Folgen der Nichtanwendung der beiden Entscheidungen
Die Ergebnisse der Urteile des BFH sollen nicht über den konkreten Fall hinaus Anwendung finden, sondern die im BMF-Schreiben vom 29.03.2011 dargelegte Verwaltungsauffassung. Wenn eine Darlehensbeziehung zwischen inländischen und ausländischen Gesellschaften in einem Konzern grundsätzlich steuerlich anzuerkennen ist und eine Teilwertabschreibung auf die Darlehensforderung nach § 6 Abs. 1 Nr. 2 Satz 2 EStG durchzuführen wäre, soll entsprechend der bisherigen Verwaltungsauffassung geprüft werden, ob die Anwendung des § 1 AStG dazu führt, dass die Teilwertabschreibung steuerlich nicht anzuerkennen ist.
Praxishinweis
Das BMF geht mit diesem Nichtanwendungserlass in offene Konfrontation zum BFH. Untypisch ist allerdings die sehr ausführliche Begründung, warum die Entscheidungen des BFH unzutreffend sein sollen. Die fraglichen Entscheidungen sollen – trotz der anderen Auffassung des BMF – im BStBl veröffentlicht werden. Die Nichtanwendung bezieht sich dabei lediglich auf die Ansicht des BFH, dass eine Sperrwirkung von DBA-Normen, die inhaltlich Art. 9 Abs. 1 OECD-MA entsprechen, gegenüber § 1 AStG bestehe. Da der BFH den Weg zum BVerfG nicht eröffnet hat, bleibt abzuwarten, wie sich die Rechtslage künftig entwickeln wird.

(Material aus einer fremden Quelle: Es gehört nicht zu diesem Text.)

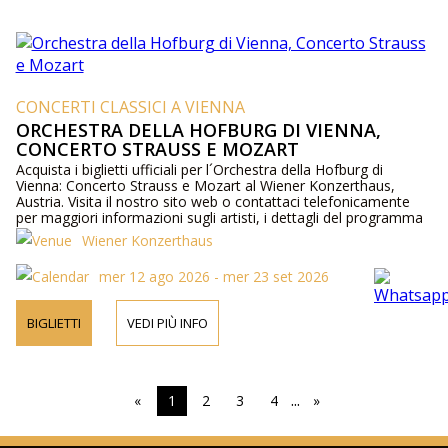
CONCERTI CLASSICI A VIENNA
ORCHESTRA DELLA HOFBURG DI VIENNA,
CONCERTO STRAUSS E MOZART
Acquista i biglietti ufficiali per l´Orchestra della Hofburg di
Vienna: Concerto Strauss e Mozart al Wiener Konzerthaus,
Austria. Visita il nostro sito web o contattaci telefonicamente
per maggiori informazioni sugli artisti, i dettagli del programma
e i prezzi dei biglietti.
Wiener Konzerthaus
mer 12 ago 2026 - mer 23 set 2026
BIGLIETTI
VEDI PIÙ INFO
...
«
1
2
3
4
»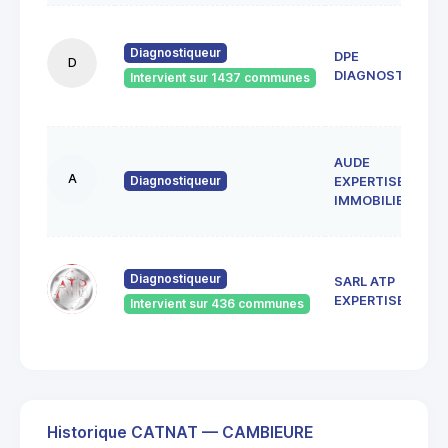
Diagnostiqueur
DPE
D
DIAGNOSTICS
Intervient sur 1437 communes
AUDE
A
Diagnostiqueur
EXPERTISE
IMMOBILIERE
Diagnostiqueur
SARL ATP
EXPERTISES
Intervient sur 436 communes
Historique CATNAT — CAMBIEURE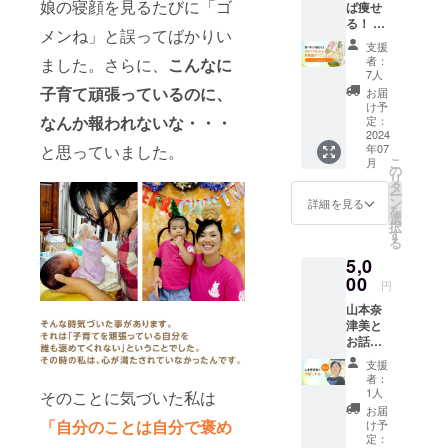
娘の寝顔を見るたびに「ゴ
ば痩せ
URL
くださ
んなあ
でき、
る！ 90
は、終
い。 ==
なたに
更に効
メンね」と誤ってばかりい
分でわ
了後
ダイ
オスス
果をえ
支援
かる新
メール
エット
メのダ
者：
ました。さらに、
こんなに
ること
常識ダ
にてお
カウン
7人
イエッ
が出来
イエッ
知らせ
子育て頑張っているのに、
セリン
トセミ
お届
ます。
トセミ
致しま
グを受
け予
ナーで
== 受講
ナー
なんか報われないな・・・
す。 終
定：
けてみ
す。
方法：
【アー
2024
了後5日
たい。
600名以
Zoomを
と思っていました。
年07
カイ
たって
でも、
上が成
使用し
こ
月
ブ】 セ
もメー
の
１対1は
果を出
ます。
リ
ミナー
ルが確
タ
緊張す
してい
日程に
ー
アーカ
認でき
ン
る。成
詳細を見る
るダイ
つきま
を
イブ
なかっ
選
果のあ
エット
して
択
（録画
た場
す
るダイ
法の基
は、プ
る
約90
合、迷
エット
本をあ
ロジェ
5,0
分）の
惑メー
のやり
なたに
クト終
URL
00
ルフォ
方を知
お伝え
円
了後、
は、7月
ルダを
りた
しま
山本奈
山本奈
末まで
ご確認
い。そ
す。セ
津美か
津美と
に視聴
くださ
んなあ
ミナー
ら連絡
お話し
URLを
い。 ==
なたに
を受け
をメー
する
メール
ダイ
オスス
たその
支援
ルさせ
（50
致しま
エット
メのダ
者：
日から
て頂
分）
す。 ※
カウン
1人
そのことに気づいた私は
イエッ
実践で
き、調
フィッ
確認で
セリン
トセミ
お届
きる内
整させ
トネス
きない
「自分のことは自分で褒め
グを受
け予
ナーで
容で
て頂き
インス
場合
定：
けてみ
す。
す。
ます。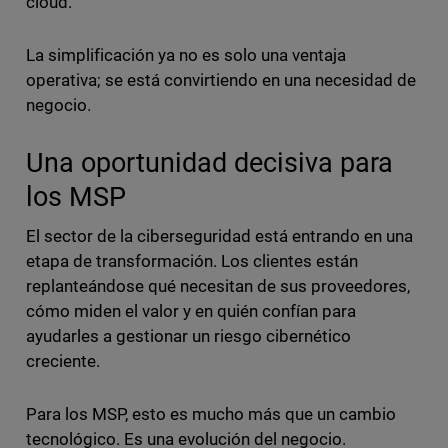
cloud.
La simplificación ya no es solo una ventaja
operativa; se está convirtiendo en una necesidad de
negocio.
Una oportunidad decisiva para
los MSP
El sector de la ciberseguridad está entrando en una
etapa de transformación. Los clientes están
replanteándose qué necesitan de sus proveedores,
cómo miden el valor y en quién confían para
ayudarles a gestionar un riesgo cibernético
creciente.
Para los MSP, esto es mucho más que un cambio
tecnológico. Es una evolución del negocio.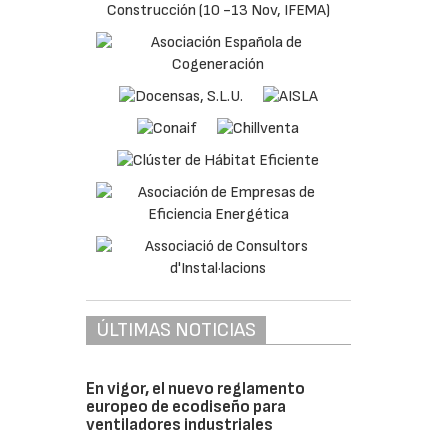
ÚLTIMAS NOTICIAS
En vigor, el nuevo reglamento
europeo de ecodiseño para
ventiladores industriales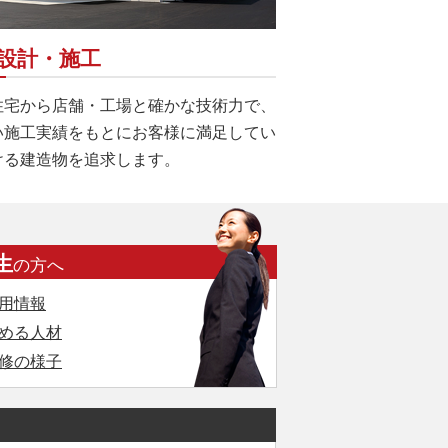
設計・施工
住宅から店舗・工場と確かな技術力で、
い施工実績をもとにお客様に満足してい
ける建造物を追求します。
生
の方へ
用情報
める人材
修の様子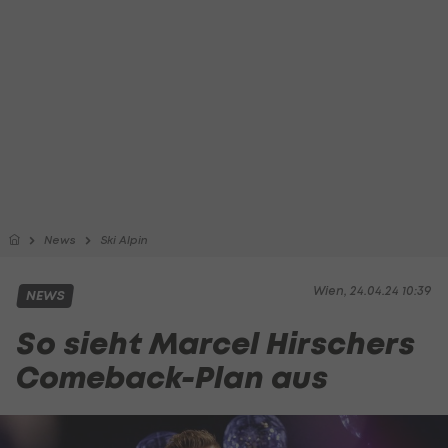
News
Ski Alpin
Wien, 24.04.24 10:39
NEWS
So sieht Marcel Hirschers
Comeback-Plan aus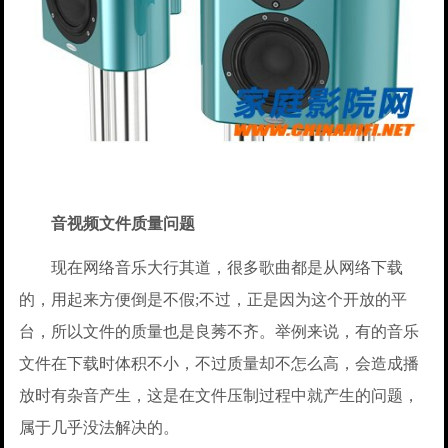
音视频文件质量问题
现在网络音乐大行其道，很多歌曲都是从网络下载
的，用起来方便倒是不假;不过，正是因为这个开放的平
台，所以文件的质量也是良莠不齐。举例来说，有的音乐
文件在下载时体积不小，不过质量却不怎么高，会造成播
放时有杂音产生，这是在文件压制过程中就产生的问题，
属于几乎没法解决的。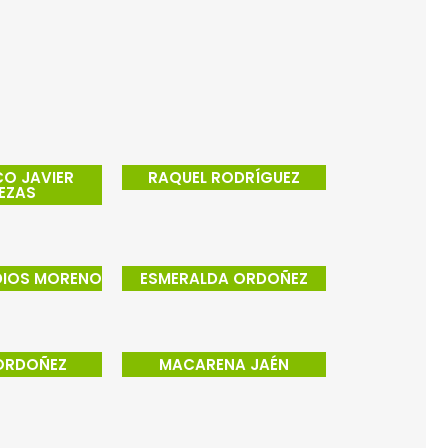
O JAVIER
RAQUEL RODRÍGUEZ
EZAS
DIOS MORENO
ESMERALDA ORDOÑEZ
ORDOÑEZ
MACARENA JAÉN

Sofern die Finanzverwaltung also künftig Teilwertabschreibungen auf Darlehen an ausländische Töchter oder vergleichbare Fallkonstellationen, die nach den Regelungen des EStG steuerlich wirksam wären, unter Hinweis auf § 1 AStG nicht anerkennen will, ist den betroffenen Unternehmen zu raten, dagegen Rechtsmittel einzulegen. Zurzeit können sie sich auf die für sie günstige Ansicht des BFH berufen. Wem die Finanzgerichte folgen bzw. ob eines der Finanzgerichte das BVerfG anruft oder erneut den Weg zum BFH eröffnet, ist hierbei jedoch nicht abzusehen.